Thursday, May 20, 2010

Cereal upstarts II

I am currently examining the attempt of newer companies to break into the crowded cereal marketplace, and have chosen three different ones to gain insights into their thinking and strategies: Carman's, [me]&goji, and Pro-Oats.

The first question I posed to their company representatives is: "What do you see as the future of the cereal industry?"

Not surprisingly they are quite optimistic about the future of the industry, and especially their respective company's place in it. While I only interviewed three upstarts, it is interesting that virtually all the new entrants into the cereal market are brands emphasizing healthier cereals. And, this was evident in their responses. They sincerely believe that people are fed up with mass manufactured cereals with questionable nutritional value.

As Adam Sirois of [me]&goji stated, consumers are increasingly realizing "the big companies could spray extruded flakes with vitamins and offset the bland taste with sugar". It is evident that recent concerns about the nutritional value of some cereals is feeding this perception and big, multi-national companies are an easy target, leaving room for those that offer healthier options.

Maximillian Cascone of Pro Oats put it this way: "Like the rest of the food industry, the cereal industry will continue to move towards all-natural and organic ingredients and processes.  This is not because the food companies are being altruistic, but because consumers are becoming more and more conscious of their food choices ... There appears to be a growing consensus and awareness that food and its ingredients and processes can profoundly affect your well-being and overall health. The consumer as always will vote with their wallet, and the smart money will be on natural and organic foods."

To respond to this trend, innovation will thrive. Carman's founder, Carolyn Creswell, believes that the cereal industry will continue "to grow through a range of new product development", especially in light of new research on the health benefits of certain nutrients and foods, such as oats. Many companies are likely to jump on this bandwagon for the foreseeable future. Sirois is convinced that "the future of the cereal industry will show a kick-up of smaller cereal companies. Though the cereal industry is known for having too many options, 95% of those options come from the same 2 or 3 factories. There is still space for innovation in this industry and it will come from the smaller guys, who will be quicker to meet the needs of consumers".

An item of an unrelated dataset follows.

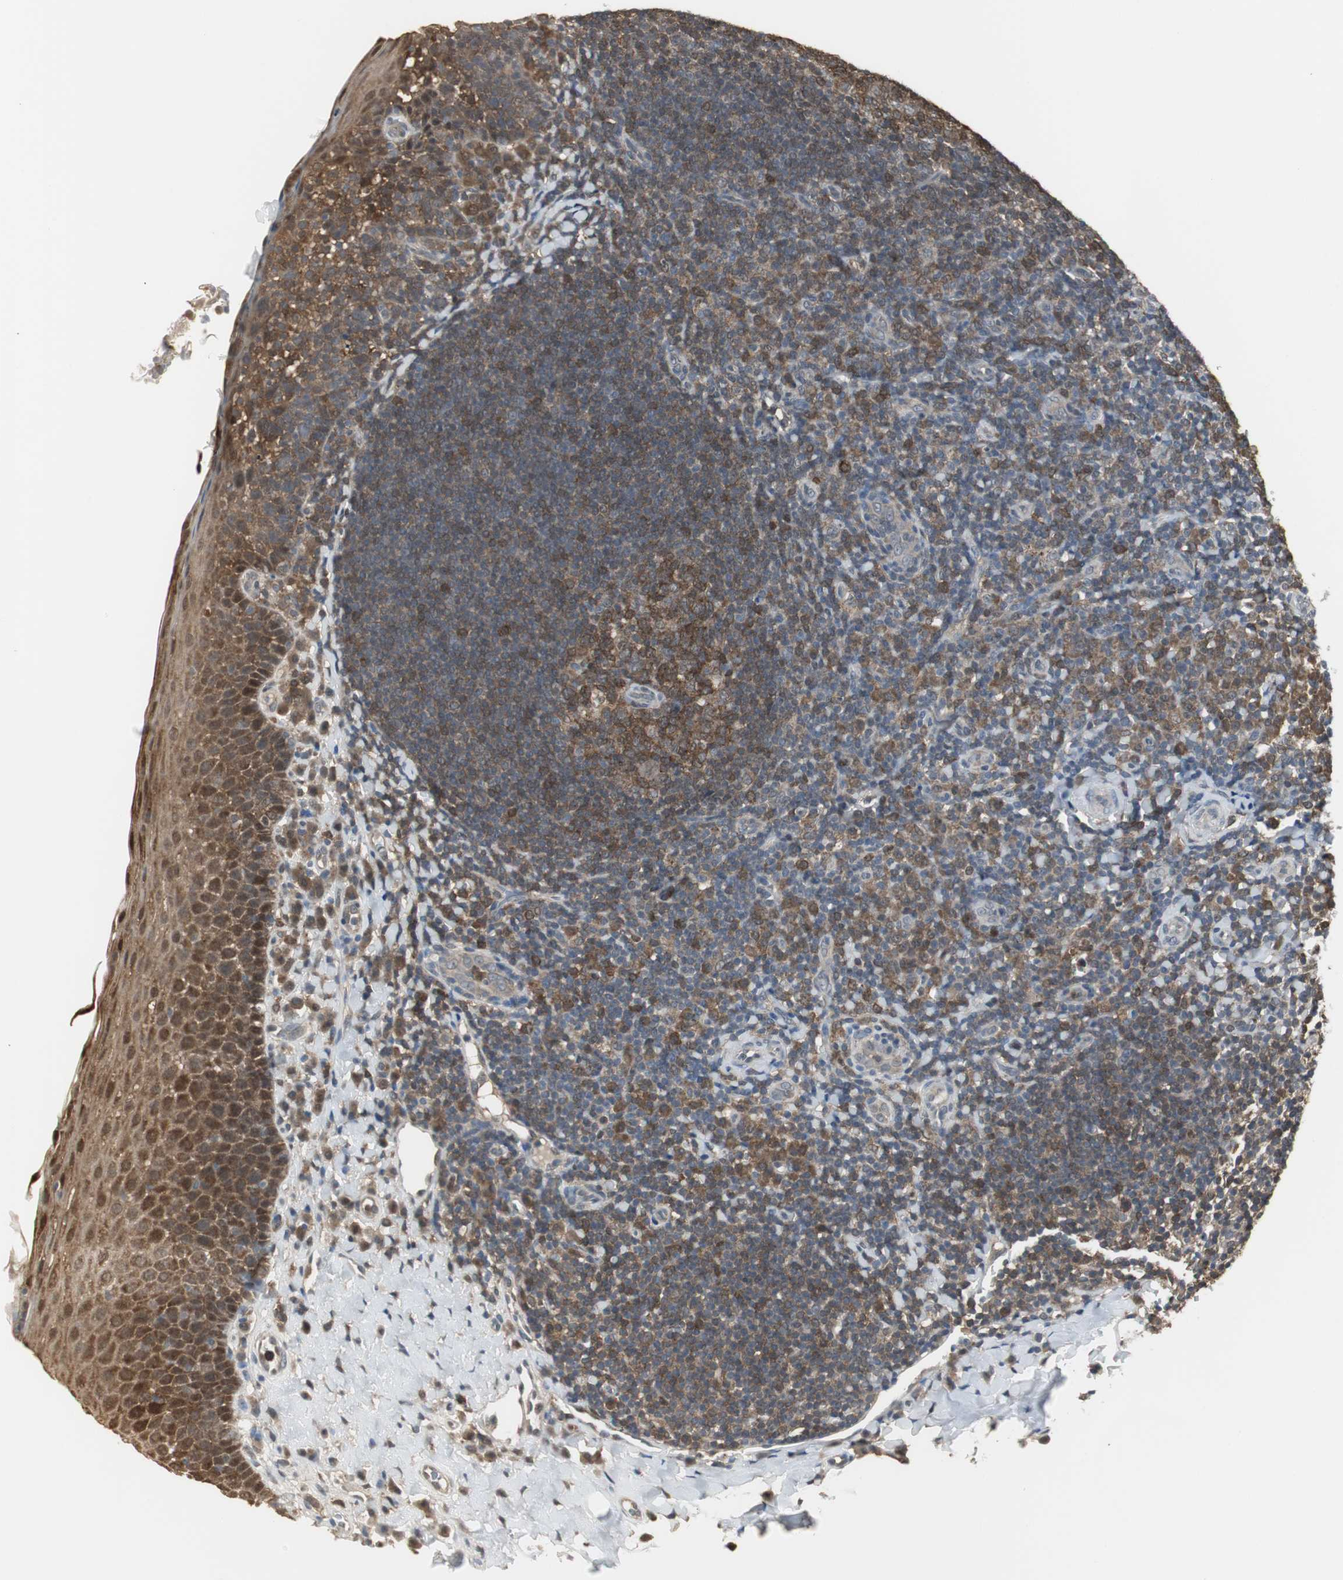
{"staining": {"intensity": "strong", "quantity": ">75%", "location": "cytoplasmic/membranous,nuclear"}, "tissue": "tonsil", "cell_type": "Germinal center cells", "image_type": "normal", "snomed": [{"axis": "morphology", "description": "Normal tissue, NOS"}, {"axis": "topography", "description": "Tonsil"}], "caption": "Tonsil stained with DAB (3,3'-diaminobenzidine) immunohistochemistry displays high levels of strong cytoplasmic/membranous,nuclear expression in approximately >75% of germinal center cells.", "gene": "PLIN3", "patient": {"sex": "male", "age": 17}}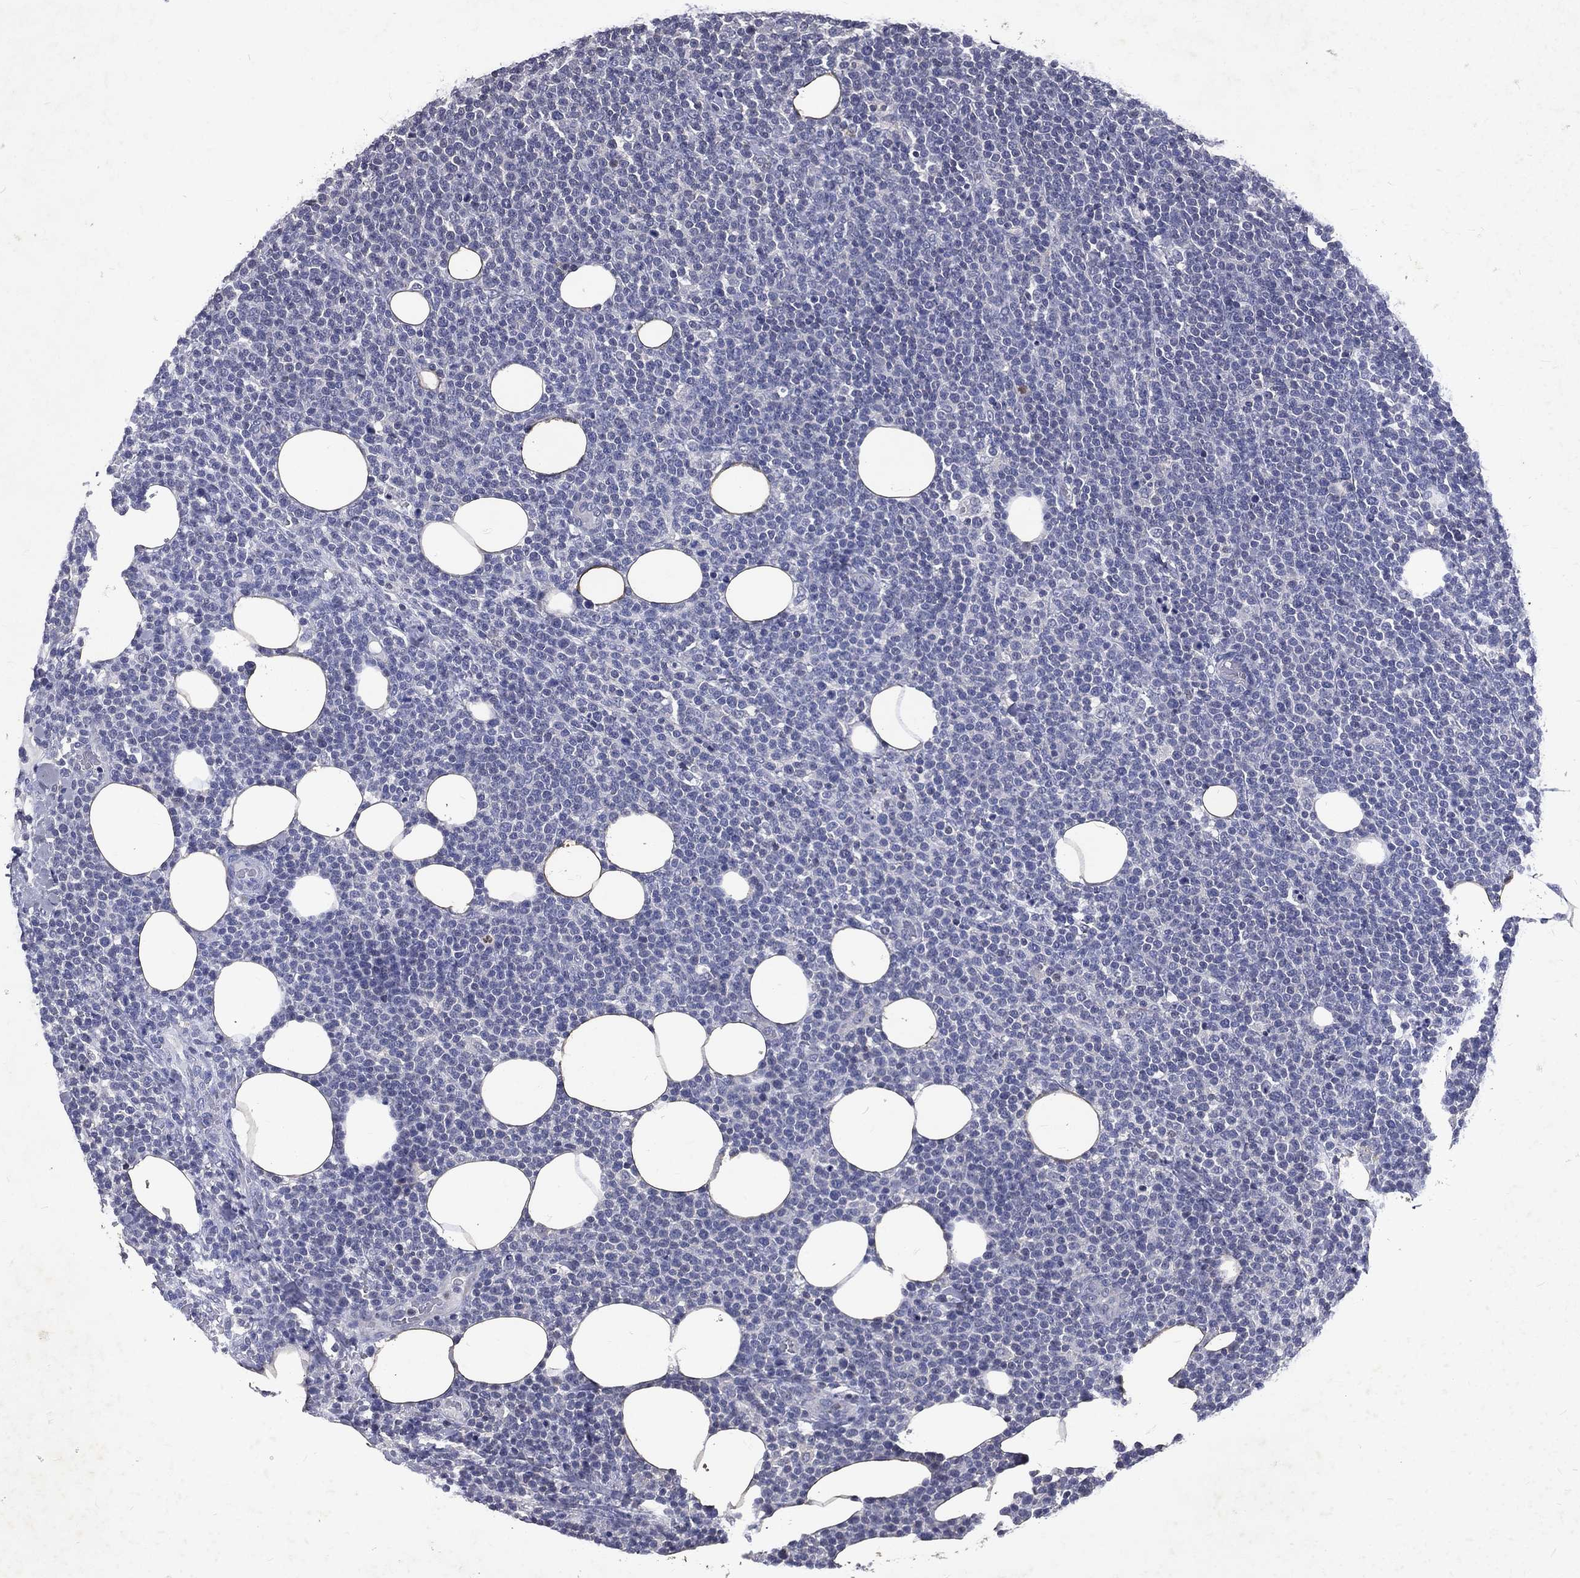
{"staining": {"intensity": "negative", "quantity": "none", "location": "none"}, "tissue": "lymphoma", "cell_type": "Tumor cells", "image_type": "cancer", "snomed": [{"axis": "morphology", "description": "Malignant lymphoma, non-Hodgkin's type, High grade"}, {"axis": "topography", "description": "Lymph node"}], "caption": "Immunohistochemistry (IHC) of human lymphoma exhibits no positivity in tumor cells.", "gene": "SLC34A2", "patient": {"sex": "male", "age": 61}}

These three companies, along with a myriad of other new health-oriented cereal manufacturers, are obviously convinced that cereal is a lucrative market with great potential as consumers search for alternatives to the common options available to them. Like with any emerging industry, there are many who will try to gain a foothold in the marketplace, but eventually only a handful will survive and there will be industry consolidations, etc. My next couple of posts will examine how these companies plan to compete and the challenges they face.